■ Texto do exercício:
(continuação do artigo anterior)
e) O acompanhamento personalizado
Ainda que demande um número maior de pessoas disponíveis para a tarefa catequética, vale a pena investir num acompanhamento personalizado dos iniciandos, visto que cada um tem um ritmo, uma experiência de vida e uma cosmovisão diferente do outro. “O povo que a Igreja tem a missão de acolher e servir é uma multidão, com rostos variados que precisam ser reconhecidos, identificados, personalizados”.[1] Atente-se, entretanto, para não particularizar radicalmente a caminhada, perdendo-se, assim, o vínculo essencial com a comunidade. Cuidado com catequeses desvinculadas da caminhada comunitária, das celebrações litúrgicas, de cunho individualista ou muito particularizada em grupos e movimentos. Por priorizar os adultos, o acompanhamento se complexifica, pois a demanda adulta e as indagações que trazem são mais exigentes e muitas vezes requerem atenção individualizada e muita acolhida por parte do iniciador/catequista, pois “quem chega à idade adulta com essas indagações precisa de mais do que uma síntese doutrinal. Traz toda uma vida, cheia de experiências, perplexidades, alegrias e decepções. E aí não basta estudar o cristianismo. O adulto cheio de perguntas quer descobrir sentido na vida. Nos seus relacionamentos, no mistério de Deus...”.[2]
f) O envolvimento das famílias do iniciando
É na família que o catequizando convive boa parte de seu tempo e é lá que preferencialmente se dará o testemunho cristão. “A própria vida familiar deve tornar-se um itinerário de educação da fé e uma escola de vida cristã. O futuro da evangelização depende em grande parte da Igreja doméstica.”[3] Descobrir meios para envolver e atingir a família daqueles que são acompanhados no processo de iniciação é de grande importância, principalmente em nosso tempo em que nos deparamos co novas configurações familiares. Urge que a pastoral orgânica assuma o acompanhamento das famílias do iniciando, de tal modo que ela também cresça na mesma proporção e possa ser sementeira fértil, onde se desenvolvam cristãos convictos e coerentes com sua fé. Entendendo a Iniciação Cristã como essencialmente missionária, não dá para ficar entre as quatro paredes da igreja aguardando que venham a nós as famílias. Cumpre-nos imbuir-nos da “mística do Bom Pastor”, que hoje certamente deixaria uma ovelha no redil para ir em busca de noventa e nove que estão dispersas e feridas pelos caminhos da história.

■ Tarefas:
- a) Segundo o texto sobre a Iniciação Cristã, de que depende em grande parte o futuro da evangelização?
- b) Dê a continuação do texto sobre a Iniciação Cristã depois da sua última frase.
Não é preciso recorrer aos dados.

■ Material de apoio:
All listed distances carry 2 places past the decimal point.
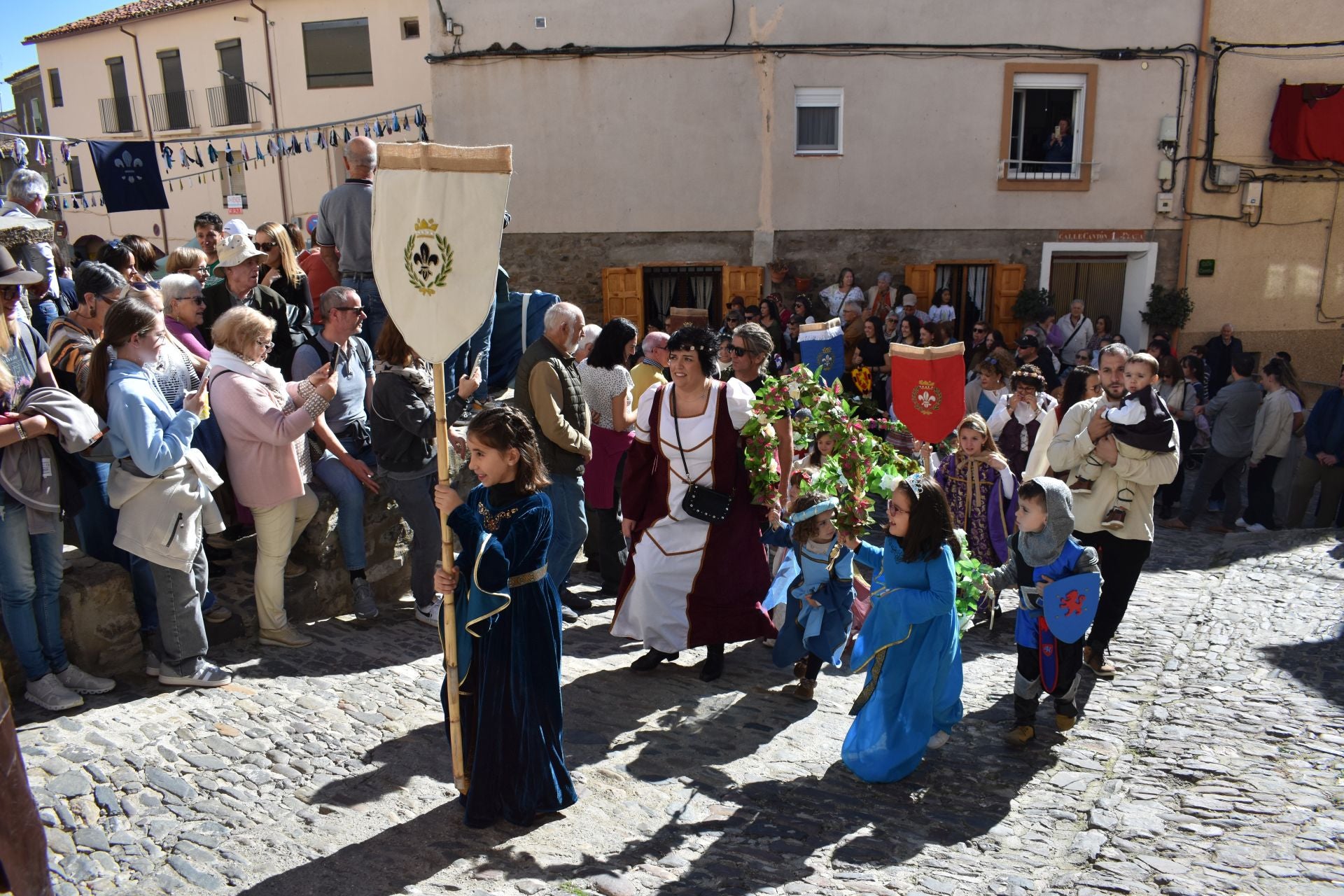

■ Respostas:
- a) Da Igreja doméstica.

- b)
g) Catequese a partir da vida e para a vida do iniciando
O ponto de partida da catequese não é o livro, nem as definições teológicas, mas sim a vida do iniciando. O acompanhamento personalizado e o bom senso do iniciador/catequista permitem uma consideração do iniciando a partir de seu contexto, de sua realidade social, econômica, política, cultural, religiosa, existencial... “A vida, a história, as experiências, os sentimentos, os sonhos, os projetos, os medos das pessoas devem ser considerados, escutados, valorizados em todo processo evangelizador, especialmente na Iniciação à Vida Cristã. Não há como viver a vida cristã e anunciar o Evangelho sem esta realidade, pois é nela que Deus se manifesta”.[4] Se o processo de iniciação não incidir na vida, não transformá-la, se envidarão muitos esforços por quase nada!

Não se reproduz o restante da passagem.